Employability hypertrophy (an operating contingent of individuals) is determined by the underlying disease and the presence / absence of complications and comorbidities.For example, in severe heart attacks, strokes, severe heart failure expert commission decision can be made on the availability permanent disability (disability), with worsening hypertension observed temporary netrudosposbnost, recorded on sick leave, and with stable hypertension and lack of ability to work complications completely preserved.
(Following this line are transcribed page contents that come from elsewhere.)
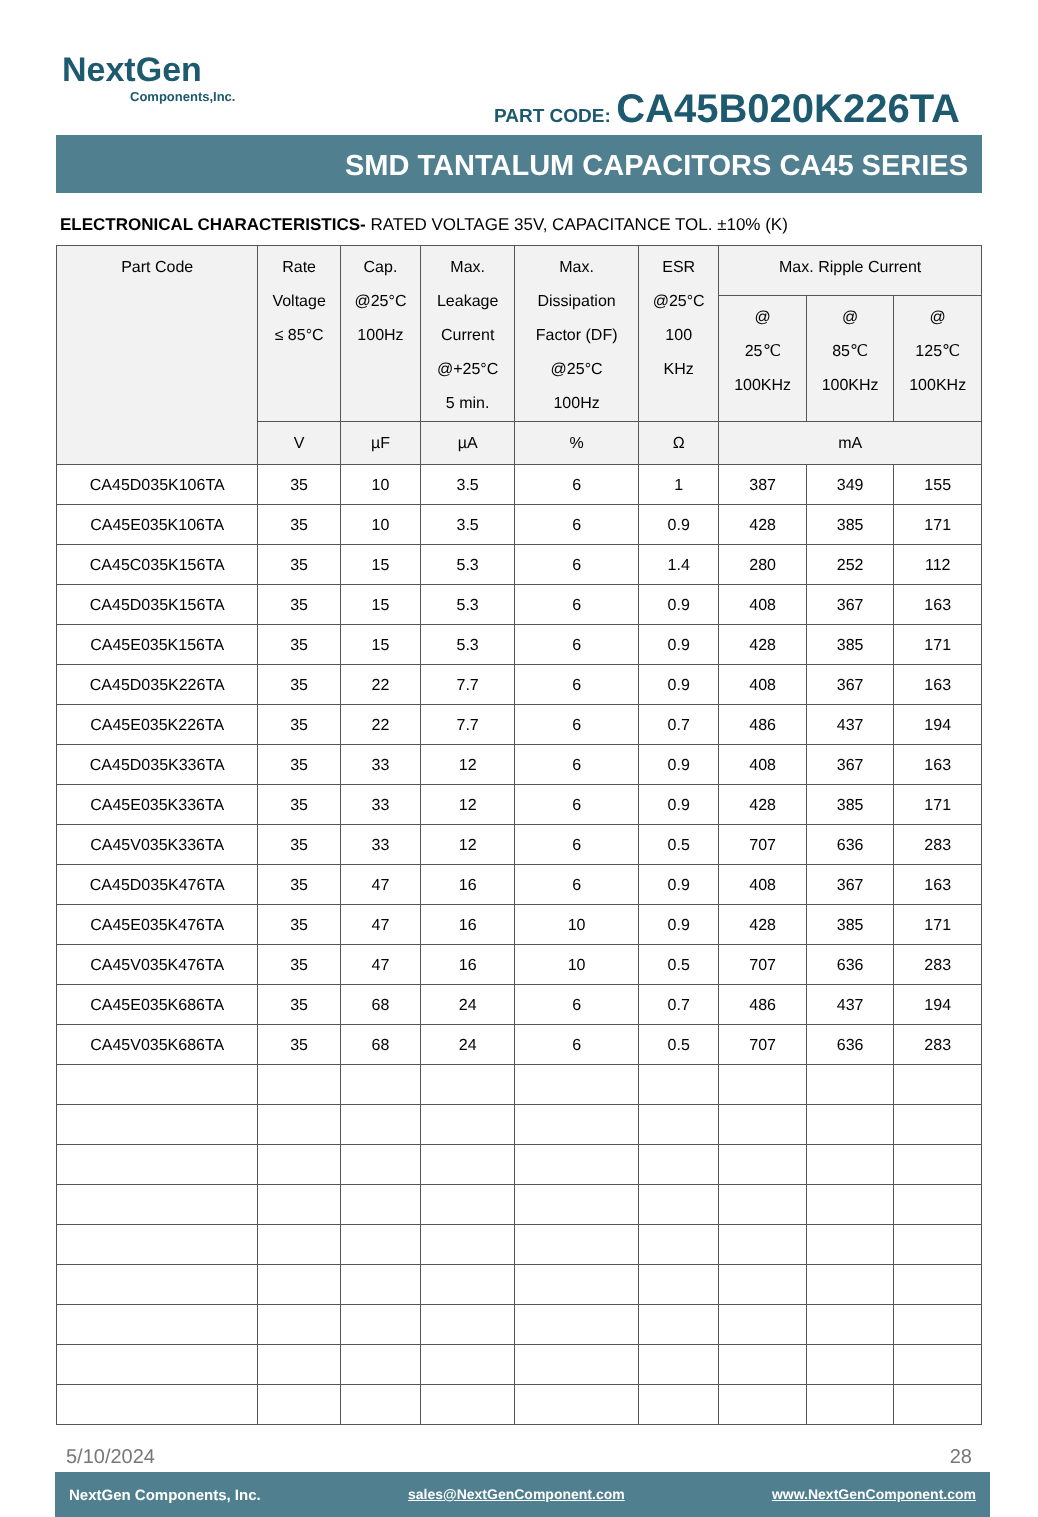NextGen
Components,Inc.
PART CODE: CA45B020K226TA
SMD TANTALUM CAPACITORS CA45 SERIES
ELECTRONICAL CHARACTERISTICS- RATED VOLTAGE 35V, CAPACITANCE TOL. ±10% (K)
| Part Code | Rate Voltage ≤ 85°C | Cap. @25°C 100Hz | Max. Leakage Current @+25°C 5 min. | Max. Dissipation Factor (DF) @25°C 100Hz | ESR @25°C 100 KHz | Max. Ripple Current | | |
| --- | --- | --- | --- | --- | --- | --- | --- | --- |
| | | | | | | @ 25℃ 100KHz | @ 85℃ 100KHz | @ 125℃ 100KHz |
| | V | µF | µA | % | Ω | mA | | |
| CA45D035K106TA | 35 | 10 | 3.5 | 6 | 1 | 387 | 349 | 155 |
| CA45E035K106TA | 35 | 10 | 3.5 | 6 | 0.9 | 428 | 385 | 171 |
| CA45C035K156TA | 35 | 15 | 5.3 | 6 | 1.4 | 280 | 252 | 112 |
| CA45D035K156TA | 35 | 15 | 5.3 | 6 | 0.9 | 408 | 367 | 163 |
| CA45E035K156TA | 35 | 15 | 5.3 | 6 | 0.9 | 428 | 385 | 171 |
| CA45D035K226TA | 35 | 22 | 7.7 | 6 | 0.9 | 408 | 367 | 163 |
| CA45E035K226TA | 35 | 22 | 7.7 | 6 | 0.7 | 486 | 437 | 194 |
| CA45D035K336TA | 35 | 33 | 12 | 6 | 0.9 | 408 | 367 | 163 |
| CA45E035K336TA | 35 | 33 | 12 | 6 | 0.9 | 428 | 385 | 171 |
| CA45V035K336TA | 35 | 33 | 12 | 6 | 0.5 | 707 | 636 | 283 |
| CA45D035K476TA | 35 | 47 | 16 | 6 | 0.9 | 408 | 367 | 163 |
| CA45E035K476TA | 35 | 47 | 16 | 10 | 0.9 | 428 | 385 | 171 |
| CA45V035K476TA | 35 | 47 | 16 | 10 | 0.5 | 707 | 636 | 283 |
| CA45E035K686TA | 35 | 68 | 24 | 6 | 0.7 | 486 | 437 | 194 |
| CA45V035K686TA | 35 | 68 | 24 | 6 | 0.5 | 707 | 636 | 283 |
5/10/2024 28
NextGen Components, Inc. sales@NextGenComponent.com www.NextGenComponent.com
complications of left ventricular hypertrophy
In severe hypertrophy may develop complications such as acute heart failure, sudden cardiac death, fatal arrhythmias (ventricular fibrillation).With the progression of hypertrophy gradually develop chronic heart failure and myocardial ischemia, which can lead to acute myocardial infarction.Arrhythmias, such as atrial fibrillation can lead to thromboembolic complications - stroke, pulmonary embolism.
presence of myocardial hypertrophy with defects or high blood pressure significantly increases the risk of chronic circulatory failure, coronary artery disease and myocardial infarction.According to some studies, five-year survival of patients with hypertension, hypertrophy is no more than 90%, while with decreasing hypertrophy and less than 81%.However, provided that the regular intake drugs to hypertrophy regression, the risk of complications is reduced and prognosis is favorable.At the same time, heart defects, for example, the prognosis is determined by the degree of circulatory disorders caused by the defect, depending on the stage of heart failure, as in the later stages of its poor prognosis.